Die AWO-Kita an der Langen Weihe – hier ein Bild von der Feier zum 25-jährigen Bestehen, hat nur 24 von 32 möglichen Schulkindern in diesem Jahr verabschiedet. Quelle: Astrid Köhler

Von 90 Flexi-Kindern bleiben 59 in den Laatzener Kitas

Insgesamt verzeichnet die Stadt ein wachsendes Interesse der Eltern an freiwilliger Zurückstellung. Waren es im Jahr der Umstellung von 70 Flexi-Kindern nur zehn, die in den Einrichtungen blieben, sind es in diesem Jahr schon 59 von insgesamt 90 Kindern. Ihre Zahl verteile sich nahezu auf das gesamte Stadtgebiet. Die meisten gibt es aber in der städtischen Kita An der Masch (8), der kirchlichen Kita Im Park in Rethen (7) sowie den beiden erwähnten Einrichtung von DRK und AWO.

Auswirkungen auf die räumliche und personelle Situation in den Kitas gebe es derzeit nicht, teilte Stadtsprecher Bastian Wegener mit. „Zum 1. August konnten alle angemeldeten Kinder aufgenommen werden.“ Im Laufe des Betreuungsjahres könne es aber unter Umständen zu Engpässen zu kommen. Zumindest in Ingeln-Oesselse könnte es ab Frühjahr eng werden.
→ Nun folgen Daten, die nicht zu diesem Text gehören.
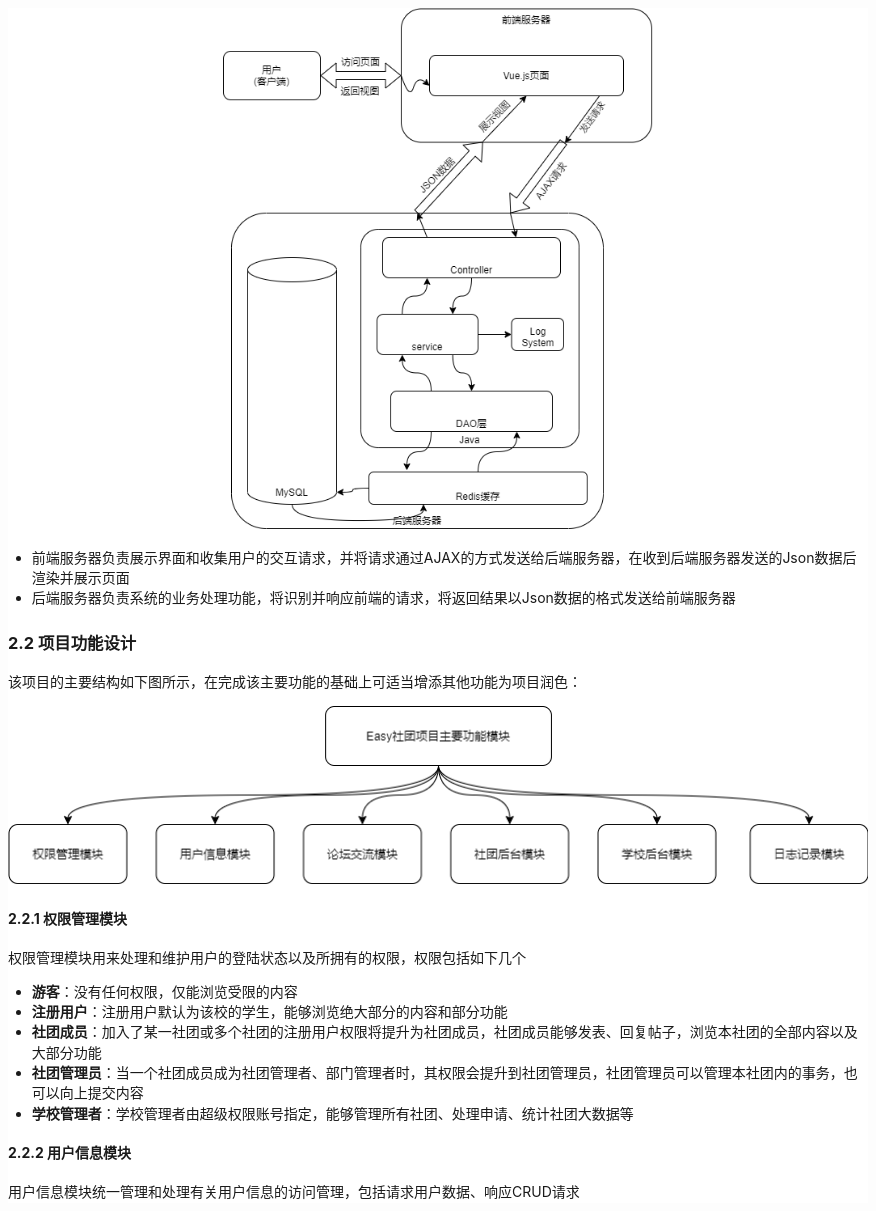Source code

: <div align=center><img src=./draw.io/frame.png width=50% /></div>

- 前端服务器负责展示界面和收集用户的交互请求，并将请求通过AJAX的方式发送给后端服务器，在收到后端服务器发送的Json数据后渲染并展示页面
- 后端服务器负责系统的业务处理功能，将识别并响应前端的请求，将返回结果以Json数据的格式发送给前端服务器
### 2.2 项目功能设计
该项目的主要结构如下图所示，在完成该主要功能的基础上可适当增添其他功能为项目润色：
<div align=center><img src=./draw.io/function.png/></div>

#### 2.2.1 权限管理模块
权限管理模块用来处理和维护用户的登陆状态以及所拥有的权限，权限包括如下几个
- **游客**：没有任何权限，仅能浏览受限的内容
- **注册用户**：注册用户默认为该校的学生，能够浏览绝大部分的内容和部分功能
- **社团成员**：加入了某一社团或多个社团的注册用户权限将提升为社团成员，社团成员能够发表、回复帖子，浏览本社团的全部内容以及大部分功能
- **社团管理员**：当一个社团成员成为社团管理者、部门管理者时，其权限会提升到社团管理员，社团管理员可以管理本社团内的事务，也可以向上提交内容
- **学校管理者**：学校管理者由超级权限账号指定，能够管理所有社团、处理申请、统计社团大数据等
#### 2.2.2 用户信息模块
用户信息模块统一管理和处理有关用户信息的访问管理，包括请求用户数据、响应CRUD请求
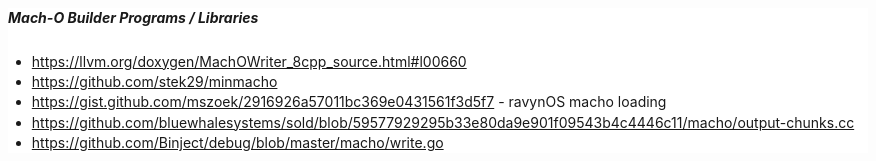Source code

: ##### Mach-O Builder Programs / Libraries
- https://llvm.org/doxygen/MachOWriter_8cpp_source.html#l00660
- https://github.com/stek29/minmacho
- https://gist.github.com/mszoek/2916926a57011bc369e0431561f3d5f7 - ravynOS macho loading
- https://github.com/bluewhalesystems/sold/blob/59577929295b33e80da9e901f09543b4c4446c11/macho/output-chunks.cc
- https://github.com/Binject/debug/blob/master/macho/write.go

<style type="text/css" rel="stylesheet">
.macho-table {
	margin-block: 1em;
}

.macho-table td {
	padding: 5px 10px;
	background-color: #ffe2cb;
	border: 1px solid black;
}

.dark .macho-table {
	color: black;
}

/* Have only inner borders in dark mode */
.dark .macho-table {
    border-style: hidden;
}
</style>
Kinder werden nach Schuluntersuchung zurückgestellt

Zusätzlich zu den Flexi-Kindern betreuen die Kitas auch jene Jungen und Mädchen weiter, bei denen es nach der schulärztlichen Untersuchung Einwände gab. In Laatzen sind dies nach Auskunft der Stadt mindestens 18, wobei am Dienstag von den Grundschulen in Grasdorf und Im Langen Feld noch keinen Informationen vorlagen. Elf Kinder wurden allein bei der Grundschule Pestalozzistraße zurückgestellt, sechs waren es bei der Grundschule Rathausstraße.
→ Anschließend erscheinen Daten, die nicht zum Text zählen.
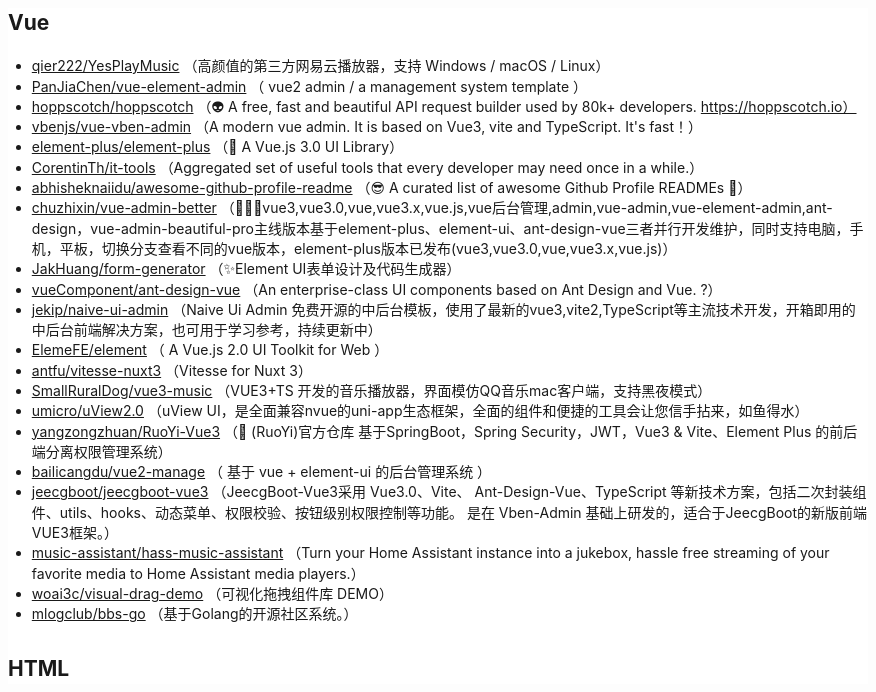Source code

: ## Vue

* [qier222/YesPlayMusic](https://github.com/qier222/YesPlayMusic) （高颜值的第三方网易云播放器，支持 Windows / macOS / Linux）
* [PanJiaChen/vue-element-admin](https://github.com/PanJiaChen/vue-element-admin) （
        vue2 admin / a management system template
      ）
* [hoppscotch/hoppscotch](https://github.com/hoppscotch/hoppscotch) （&#x1f47d; A free, fast and beautiful API request builder used by 80k+ developers. https://hoppscotch.io）
* [vbenjs/vue-vben-admin](https://github.com/vbenjs/vue-vben-admin) （A modern vue admin. It is based on Vue3, vite and TypeScript. It's fast！）
* [element-plus/element-plus](https://github.com/element-plus/element-plus) （&#x1f389; A Vue.js 3.0 UI Library）
* [CorentinTh/it-tools](https://github.com/CorentinTh/it-tools) （Aggregated set of useful tools that every developer may need once in a while.）
* [abhisheknaiidu/awesome-github-profile-readme](https://github.com/abhisheknaiidu/awesome-github-profile-readme) （&#x1f60e; A curated list of awesome Github Profile READMEs &#x1f4dd;）
* [chuzhixin/vue-admin-better](https://github.com/chuzhixin/vue-admin-better) （&#x1f680;&#x1f680;&#x1f680;vue3,vue3.0,vue,vue3.x,vue.js,vue后台管理,admin,vue-admin,vue-element-admin,ant-design，vue-admin-beautiful-pro主线版本基于element-plus、element-ui、ant-design-vue三者并行开发维护，同时支持电脑，手机，平板，切换分支查看不同的vue版本，element-plus版本已发布(vue3,vue3.0,vue,vue3.x,vue.js)）
* [JakHuang/form-generator](https://github.com/JakHuang/form-generator) （&#x2728;Element UI表单设计及代码生成器）
* [vueComponent/ant-design-vue](https://github.com/vueComponent/ant-design-vue) （An enterprise-class UI components based on Ant Design and Vue. ?）
* [jekip/naive-ui-admin](https://github.com/jekip/naive-ui-admin) （Naive Ui Admin 免费开源的中后台模板，使用了最新的vue3,vite2,TypeScript等主流技术开发，开箱即用的中后台前端解决方案，也可用于学习参考，持续更新中）
* [ElemeFE/element](https://github.com/ElemeFE/element) （
        A Vue.js 2.0 UI Toolkit for Web
      ）
* [antfu/vitesse-nuxt3](https://github.com/antfu/vitesse-nuxt3) （Vitesse for Nuxt 3）
* [SmallRuralDog/vue3-music](https://github.com/SmallRuralDog/vue3-music) （VUE3+TS 开发的音乐播放器，界面模仿QQ音乐mac客户端，支持黑夜模式）
* [umicro/uView2.0](https://github.com/umicro/uView2.0) （uView UI，是全面兼容nvue的uni-app生态框架，全面的组件和便捷的工具会让您信手拈来，如鱼得水）
* [yangzongzhuan/RuoYi-Vue3](https://github.com/yangzongzhuan/RuoYi-Vue3) （&#x1f389; (RuoYi)官方仓库 基于SpringBoot，Spring Security，JWT，Vue3 &amp; Vite、Element Plus 的前后端分离权限管理系统）
* [bailicangdu/vue2-manage](https://github.com/bailicangdu/vue2-manage) （
        基于 vue + element-ui 的后台管理系统
      ）
* [jeecgboot/jeecgboot-vue3](https://github.com/jeecgboot/jeecgboot-vue3) （JeecgBoot-Vue3采用 Vue3.0、Vite、 Ant-Design-Vue、TypeScript 等新技术方案，包括二次封装组件、utils、hooks、动态菜单、权限校验、按钮级别权限控制等功能。 是在 Vben-Admin 基础上研发的，适合于JeecgBoot的新版前端VUE3框架。）
* [music-assistant/hass-music-assistant](https://github.com/music-assistant/hass-music-assistant) （Turn your Home Assistant instance into a jukebox, hassle free streaming of your favorite media to Home Assistant media players.）
* [woai3c/visual-drag-demo](https://github.com/woai3c/visual-drag-demo) （可视化拖拽组件库 DEMO）
* [mlogclub/bbs-go](https://github.com/mlogclub/bbs-go) （基于Golang的开源社区系统。）

## HTML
Axel Paulig, Leiter der Grundschule Pestalozzistraße, hält mehr Zeit für die Kinder vor dem Eintritt in die Schule für wünschenswert. Quelle: Katrin Kutter

Einige Eltern neigten dazu, trotz sinnvoller Gründe für eine Zurückstellung ihre Kinder auf jeden Fall einschulen zu lassen, berichtet Axel Paulig, Rektor der Grundschule Pestalozzistraße. Spätestens in der zweiten Klasse seien die Defizite dann so groß, dass die Klasse wiederholt werden müsse. Wie die Kita-Leiterinnen hält er mehr Zeit vor dem Eintritt in die Schule für wünschenswert. Es sei gut, dass dies immer mehr Eltern nutzten. Der Förderbedarf sei insgesamt groß, nicht zuletzt an seiner Schule, in der viele Kinder aus mehrsprachigen Elternhäusern kommen und wo die Familien oft nur über eingeschränkte finanzielle Mittel verfügten und ihre Kinder beim Lernen kaum unterstützen könnten.
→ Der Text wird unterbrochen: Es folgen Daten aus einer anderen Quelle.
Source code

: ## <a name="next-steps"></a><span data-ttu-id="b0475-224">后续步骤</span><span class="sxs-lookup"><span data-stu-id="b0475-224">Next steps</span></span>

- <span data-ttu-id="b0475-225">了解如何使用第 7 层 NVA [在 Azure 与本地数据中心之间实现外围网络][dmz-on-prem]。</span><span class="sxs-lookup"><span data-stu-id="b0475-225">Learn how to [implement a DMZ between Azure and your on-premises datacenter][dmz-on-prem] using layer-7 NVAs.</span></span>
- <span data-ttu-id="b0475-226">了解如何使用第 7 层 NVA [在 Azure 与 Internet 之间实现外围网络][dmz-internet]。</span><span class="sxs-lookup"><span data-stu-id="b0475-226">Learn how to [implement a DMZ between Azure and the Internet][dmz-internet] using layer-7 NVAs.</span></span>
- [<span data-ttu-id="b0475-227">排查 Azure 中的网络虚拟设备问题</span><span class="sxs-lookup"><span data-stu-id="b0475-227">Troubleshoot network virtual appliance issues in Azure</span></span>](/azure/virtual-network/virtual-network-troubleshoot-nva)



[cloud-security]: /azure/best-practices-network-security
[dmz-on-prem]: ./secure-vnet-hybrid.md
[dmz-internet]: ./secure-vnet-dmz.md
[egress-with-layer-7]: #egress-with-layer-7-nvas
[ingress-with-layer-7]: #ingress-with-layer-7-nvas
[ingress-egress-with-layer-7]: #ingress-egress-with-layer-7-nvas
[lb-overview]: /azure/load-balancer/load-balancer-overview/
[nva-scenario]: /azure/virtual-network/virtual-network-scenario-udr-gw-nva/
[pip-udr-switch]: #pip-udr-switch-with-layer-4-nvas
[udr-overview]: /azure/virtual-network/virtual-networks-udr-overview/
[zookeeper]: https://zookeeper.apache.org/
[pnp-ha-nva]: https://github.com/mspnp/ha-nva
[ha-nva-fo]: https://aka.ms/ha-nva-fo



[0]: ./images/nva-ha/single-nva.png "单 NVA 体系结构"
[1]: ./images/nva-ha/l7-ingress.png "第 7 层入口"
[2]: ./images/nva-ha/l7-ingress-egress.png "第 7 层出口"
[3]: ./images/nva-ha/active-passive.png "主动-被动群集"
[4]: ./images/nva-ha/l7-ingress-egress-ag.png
Laatzen wartet auf zweiten Schulkindergarten

Der Schulkindergarten an der Pestalozzistraße, der bisher einzige seiner Art in Laatzen, bietet zwar weitere Fördermöglichkeiten, doch dort gibt es nur acht Plätze – mit Warteliste. Entlastung ist nicht zu erwarten. Die Grundschule Im Langen Feld habe zwar auch einen Antrag für die Einrichtung eines Schulkindergartens gestellt, teilte die Stadt mit, doch habe die Landesschulbehörde diesen mit dem Hinweis darauf abgelehnt, dass derzeit keine weiteren Einrichtungen genehmigt würden.